### TASK TO COMPLETE
Write out the data exactly, please, and omit the pictures.

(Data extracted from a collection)

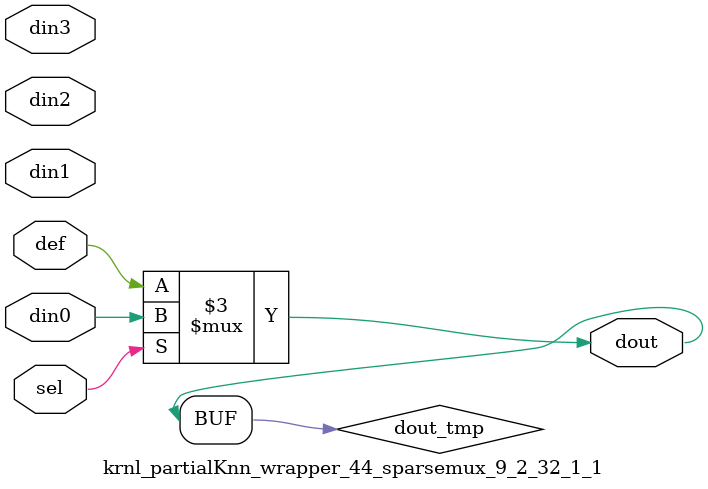
<source format=v>
`timescale 1 ns / 1 ps
module krnl_partialKnn_wrapper_44_sparsemux_9_2_32_1_1 (din0,din1,din2,din3,def,sel,dout);
parameter din0_WIDTH = 1;
parameter din1_WIDTH = 1;
parameter din2_WIDTH = 1;
parameter din3_WIDTH = 1;
parameter def_WIDTH = 1;
parameter sel_WIDTH = 1;
parameter dout_WIDTH = 1;
parameter [sel_WIDTH-1:0] CASE0 = 1;
parameter [sel_WIDTH-1:0] CASE1 = 1;
parameter [sel_WIDTH-1:0] CASE2 = 1;
parameter [sel_WIDTH-1:0] CASE3 = 1;
parameter ID = 1;
parameter NUM_STAGE = 1;
input [din0_WIDTH-1:0] din0;
input [din1_WIDTH-1:0] din1;
input [din2_WIDTH-1:0] din2;
input [din3_WIDTH-1:0] din3;
input [def_WIDTH-1:0] def;
input [sel_WIDTH-1:0] sel;
output [dout_WIDTH-1:0] dout;
reg [dout_WIDTH-1:0] dout_tmp;
always @ (*) begin
case (sel)
    
    CASE0 : dout_tmp = din0;
    
    CASE1 : dout_tmp = din1;
    
    CASE2 : dout_tmp = din2;
    
    CASE3 : dout_tmp = din3;
    
    default : dout_tmp = def;
endcase
end
assign dout = dout_tmp;
endmodule
</source>
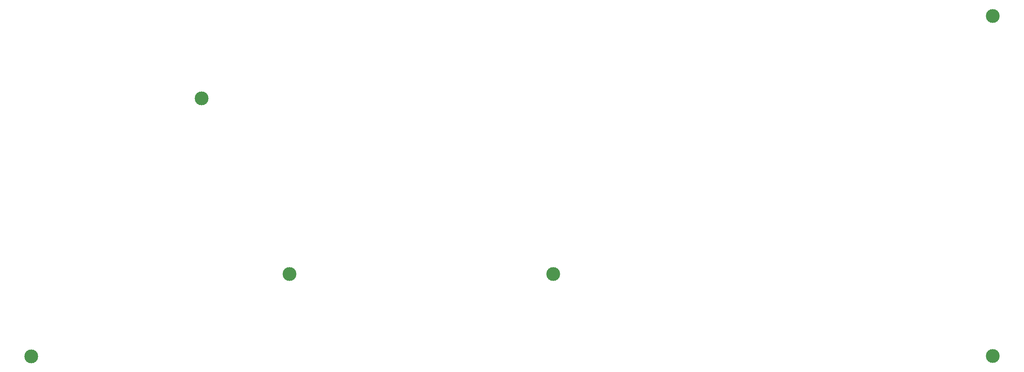
<source format=gbr>
G04 #@! TF.GenerationSoftware,KiCad,Pcbnew,(5.1.0-0)*
G04 #@! TF.CreationDate,2019-06-07T13:16:51+08:00*
G04 #@! TF.ProjectId,TopPlate,546f7050-6c61-4746-952e-6b696361645f,rev?*
G04 #@! TF.SameCoordinates,Original*
G04 #@! TF.FileFunction,Soldermask,Bot*
G04 #@! TF.FilePolarity,Negative*
%FSLAX46Y46*%
G04 Gerber Fmt 4.6, Leading zero omitted, Abs format (unit mm)*
G04 Created by KiCad (PCBNEW (5.1.0-0)) date 2019-06-07 13:16:51*
%MOMM*%
%LPD*%
G04 APERTURE LIST*
%ADD10C,3.000000*%
G04 APERTURE END LIST*
D10*
X89080000Y-100230000D03*
X70030000Y-62130000D03*
X241480000Y-118090000D03*
X241480000Y-44270000D03*
X146230000Y-100230000D03*
X33120000Y-118100000D03*
M02*

</source>
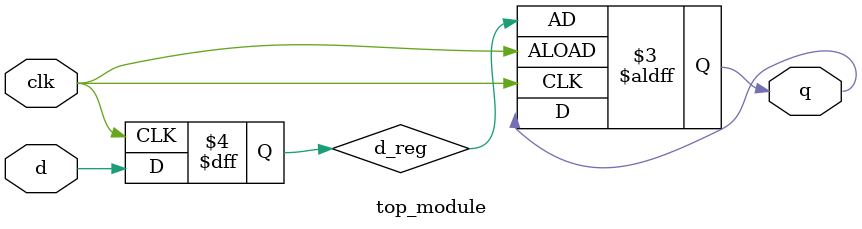
<source format=sv>
module top_module(
    input clk,
    input d,
    output reg q
);

reg d_reg;

always @(posedge clk) begin
    d_reg <= d;
end

always @(posedge clk, negedge clk) begin
    if (clk) begin
        q <= d_reg;
    end
end

endmodule

</source>
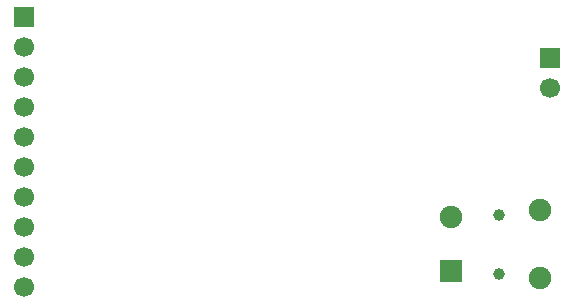
<source format=gbr>
%TF.GenerationSoftware,KiCad,Pcbnew,9.0.2*%
%TF.CreationDate,2025-05-22T21:41:21+02:00*%
%TF.ProjectId,audio_eval01,61756469-6f5f-4657-9661-6c30312e6b69,rev?*%
%TF.SameCoordinates,Original*%
%TF.FileFunction,Soldermask,Bot*%
%TF.FilePolarity,Negative*%
%FSLAX46Y46*%
G04 Gerber Fmt 4.6, Leading zero omitted, Abs format (unit mm)*
G04 Created by KiCad (PCBNEW 9.0.2) date 2025-05-22 21:41:21*
%MOMM*%
%LPD*%
G01*
G04 APERTURE LIST*
%ADD10R,1.700000X1.700000*%
%ADD11C,1.700000*%
%ADD12C,1.000000*%
%ADD13R,1.900000X1.900000*%
%ADD14C,1.900000*%
G04 APERTURE END LIST*
D10*
%TO.C,J3*%
X168800000Y-78460000D03*
D11*
X168800000Y-81000000D03*
%TD*%
D10*
%TO.C,J1*%
X124200000Y-75000000D03*
D11*
X124200000Y-77540000D03*
X124200000Y-80080000D03*
X124200000Y-82620000D03*
X124200000Y-85160000D03*
X124200000Y-87700000D03*
X124200000Y-90240000D03*
X124200000Y-92780000D03*
X124200000Y-95320000D03*
X124200000Y-97860000D03*
%TD*%
D12*
%TO.C,J2*%
X164400000Y-96750000D03*
X164400000Y-91750000D03*
D13*
X160400000Y-96500000D03*
D14*
X160400000Y-92000000D03*
X167900000Y-97150000D03*
X167900000Y-91350000D03*
%TD*%
M02*

</source>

### SOLUTION FOR THIS TASK
<source format=v>
`timescale 1 ns / 1 ps
module krnl_partialKnn_wrapper_44_sparsemux_9_2_32_1_1 (din0,din1,din2,din3,def,sel,dout);
parameter din0_WIDTH = 1;
parameter din1_WIDTH = 1;
parameter din2_WIDTH = 1;
parameter din3_WIDTH = 1;
parameter def_WIDTH = 1;
parameter sel_WIDTH = 1;
parameter dout_WIDTH = 1;
parameter [sel_WIDTH-1:0] CASE0 = 1;
parameter [sel_WIDTH-1:0] CASE1 = 1;
parameter [sel_WIDTH-1:0] CASE2 = 1;
parameter [sel_WIDTH-1:0] CASE3 = 1;
parameter ID = 1;
parameter NUM_STAGE = 1;
input [din0_WIDTH-1:0] din0;
input [din1_WIDTH-1:0] din1;
input [din2_WIDTH-1:0] din2;
input [din3_WIDTH-1:0] din3;
input [def_WIDTH-1:0] def;
input [sel_WIDTH-1:0] sel;
output [dout_WIDTH-1:0] dout;
reg [dout_WIDTH-1:0] dout_tmp;
always @ (*) begin
case (sel)
    
    CASE0 : dout_tmp = din0;
    
    CASE1 : dout_tmp = din1;
    
    CASE2 : dout_tmp = din2;
    
    CASE3 : dout_tmp = din3;
    
    default : dout_tmp = def;
endcase
end
assign dout = dout_tmp;
endmodule
</source>
<source format=gbr>
G04 #@! TF.GenerationSoftware,KiCad,Pcbnew,(5.1.0-0)*
G04 #@! TF.CreationDate,2019-06-07T13:16:51+08:00*
G04 #@! TF.ProjectId,TopPlate,546f7050-6c61-4746-952e-6b696361645f,rev?*
G04 #@! TF.SameCoordinates,Original*
G04 #@! TF.FileFunction,Soldermask,Bot*
G04 #@! TF.FilePolarity,Negative*
%FSLAX46Y46*%
G04 Gerber Fmt 4.6, Leading zero omitted, Abs format (unit mm)*
G04 Created by KiCad (PCBNEW (5.1.0-0)) date 2019-06-07 13:16:51*
%MOMM*%
%LPD*%
G04 APERTURE LIST*
%ADD10C,3.000000*%
G04 APERTURE END LIST*
D10*
X89080000Y-100230000D03*
X70030000Y-62130000D03*
X241480000Y-118090000D03*
X241480000Y-44270000D03*
X146230000Y-100230000D03*
X33120000Y-118100000D03*
M02*

</source>
<source format=sv>
module top_module(
    input clk,
    input d,
    output reg q
);

reg d_reg;

always @(posedge clk) begin
    d_reg <= d;
end

always @(posedge clk, negedge clk) begin
    if (clk) begin
        q <= d_reg;
    end
end

endmodule

</source>
<source format=gbr>
%TF.GenerationSoftware,KiCad,Pcbnew,9.0.2*%
%TF.CreationDate,2025-05-22T21:41:21+02:00*%
%TF.ProjectId,audio_eval01,61756469-6f5f-4657-9661-6c30312e6b69,rev?*%
%TF.SameCoordinates,Original*%
%TF.FileFunction,Soldermask,Bot*%
%TF.FilePolarity,Negative*%
%FSLAX46Y46*%
G04 Gerber Fmt 4.6, Leading zero omitted, Abs format (unit mm)*
G04 Created by KiCad (PCBNEW 9.0.2) date 2025-05-22 21:41:21*
%MOMM*%
%LPD*%
G01*
G04 APERTURE LIST*
%ADD10R,1.700000X1.700000*%
%ADD11C,1.700000*%
%ADD12C,1.000000*%
%ADD13R,1.900000X1.900000*%
%ADD14C,1.900000*%
G04 APERTURE END LIST*
D10*
%TO.C,J3*%
X168800000Y-78460000D03*
D11*
X168800000Y-81000000D03*
%TD*%
D10*
%TO.C,J1*%
X124200000Y-75000000D03*
D11*
X124200000Y-77540000D03*
X124200000Y-80080000D03*
X124200000Y-82620000D03*
X124200000Y-85160000D03*
X124200000Y-87700000D03*
X124200000Y-90240000D03*
X124200000Y-92780000D03*
X124200000Y-95320000D03*
X124200000Y-97860000D03*
%TD*%
D12*
%TO.C,J2*%
X164400000Y-96750000D03*
X164400000Y-91750000D03*
D13*
X160400000Y-96500000D03*
D14*
X160400000Y-92000000D03*
X167900000Y-97150000D03*
X167900000Y-91350000D03*
%TD*%
M02*

</source>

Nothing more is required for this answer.